If you don’t like school, I get it. There has been a push for a credentialization model of higher education, which is an alternative I think should be on offer. Basically, just show up for the test. If you pass, great, no need to pay for all the stuff you don’t use that would have come with the 4 year residential experience
Oh, something also to be said for the 4 year residential experience, too.
My undergrad was like this. But the professors also covered the materials and guided us towards the tests. Attendance was not taken or required, but was easier than learning everything on my own
Im not sure how. Anyways, most students aren’t there to learn, they’re there to get a piece of paper to get a job
Maybe the thing most employers value most from employees who are required to have a university degree is that it gives them all a common language, a language largely acquired as an undergrad. That is where the humanities and odd seeming electives come into play, in expanding that language. University degrees aid intracompany communication with senior management, especially, and that common language saves time and money.
Yeah, if only we had your absolute lack of knowledge on every single subject while simultaneously thinking we know everything.
I realize you don’t know much about academia (among many other things), but a PhD is supposed to be narrowly focused pretty much by definition because it’s doing something new, although there’s still quite a lot of background knowledge needed to do that.
When I went the first time. It was like a pride thing for professors to make you come. Most of them will actually fail you if you miss enough regardless of if you got 100% on everything or not.
This is why I dislike school so much. It’s full of these psychopaths power tripping all the time. I have had so many terrible experiences with academia until I got to grad school where I was for once treated like an normal human being and not their subjects.
It also means they can show up, follow instructions, and get tasks completed even when it turns out geology was a bad choice and they don’t like it.

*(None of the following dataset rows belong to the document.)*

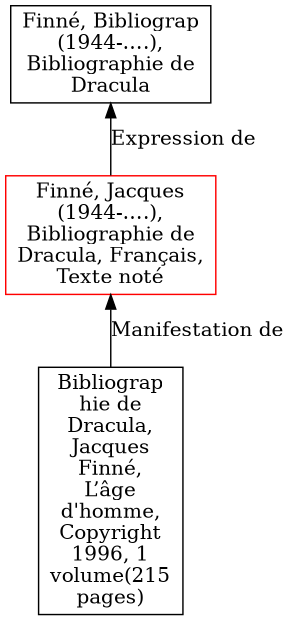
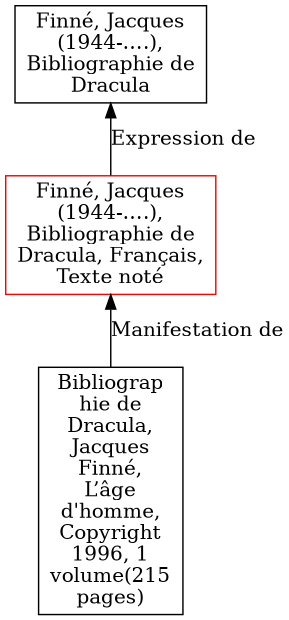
  digraph {
    rankdir=BT
    node [align=left shape=rect]
    n1 [color=red label="Finné, Jacques\n(1944-….),\nBibliographie de\nDracula, Français,\nTexte noté"]
-   n2 [label="Finné, Bibliograp\n(1944-….),\nBibliographie de\nDracula"]
+   n2 [label="Finné, Jacques\n(1944-….),\nBibliographie de\nDracula"]
    n3 [label="Bibliograp\nhie de\nDracula,\nJacques\nFinné,\nL’âge\nd'homme,\nCopyright\n1996, 1\nvolume(215\npages)"]
    n1 -> n2 [label="Expression de"]
    n3 -> n1 [label="Manifestation de"]
  }
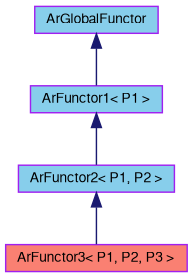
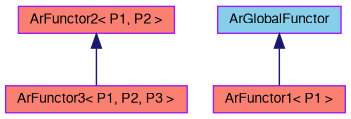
  digraph {
    node [color=purple fillcolor=salmon fontname=FreeSans fontsize=10 shape=record style=filled]
    edge [color=midnightblue dir=back fontname=FreeSans fontsize=10 labelfontname=FreeSans labelfontsize=10 style=solid]
    n1 [height=0.2 label="ArFunctor3\< P1, P2, P3 \>" width=0.4]
-   n2 [fillcolor=skyblue height=0.2 label="ArFunctor2\< P1, P2 \>" width=0.4]
-   n3 [fillcolor=skyblue height=0.2 label="ArFunctor1\< P1 \>" width=0.4]
+   n2 [height=0.2 label="ArFunctor2\< P1, P2 \>" width=0.4]
+   n3 [height=0.2 label="ArFunctor1\< P1 \>" width=0.4]
    n4 [fillcolor=skyblue height=0.2 label=ArGlobalFunctor width=0.4]
    n2 -> n1
-   n3 -> n2
    n4 -> n3
  }
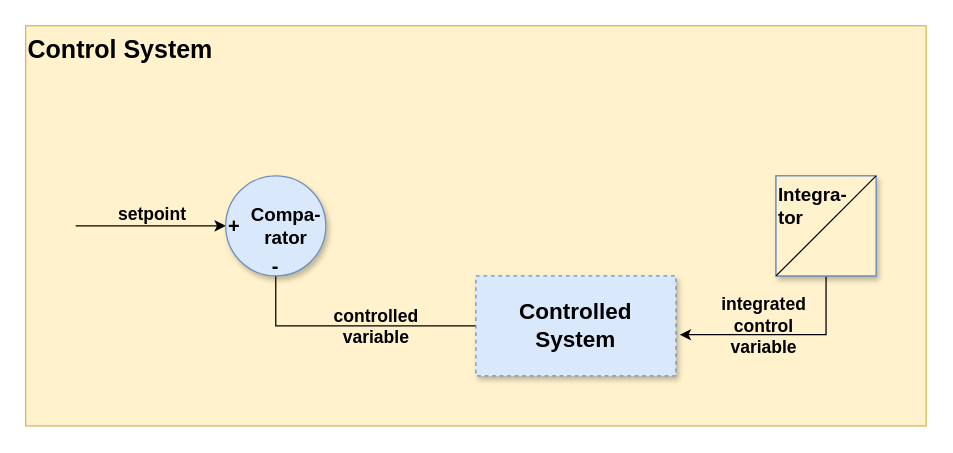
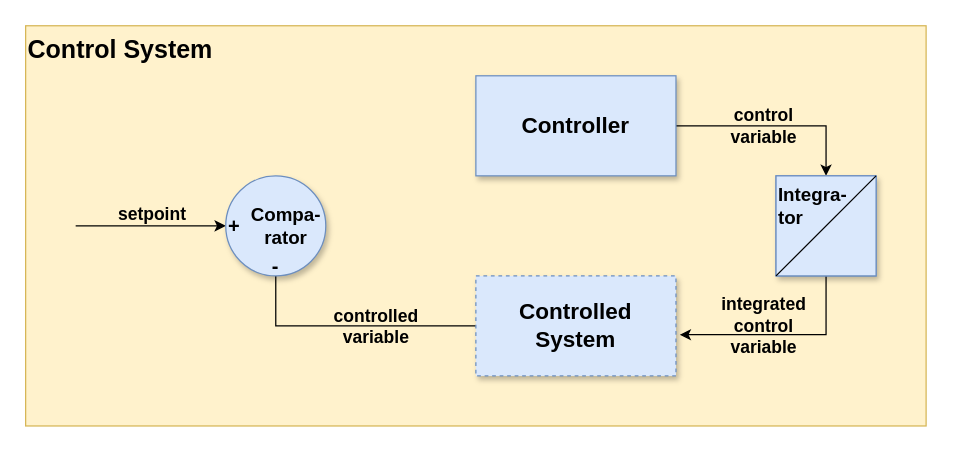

Follow through.
Insert pimple picture here
Not every university is like that, Australia had gone the total opposite direction
My colleagues, yes. I have some stories, it’s pretty awful.
In undergrad my professors were mostly academics that never left academia. Some of them were a strange bunch. Like the weirdest people I’ve ever met. We had an accounting professor that looked like a homeless cat lady for real. She came dressed the same everyday with unkept gray hair and was weird about phones. If your made even a sound, you were thrown out. One girl forgot in an exam and she showed 0 mercy and threw her out. The girl was sobbing and I still remember her begging to be let to stay.
In my grad school we had PHD students doing some lectures so they pretty much treated us as peers and most of the lecturers and professors came from real work experiences or are at least researchers working for companies as well. Some of them got paid very well for specific skills in finance outside the university. I was surprised by how normal everyone was.
And I have to say I experienced 0 political biases being forced on us as students in grad school. I could tell which way they leaned but they kept it very neutral.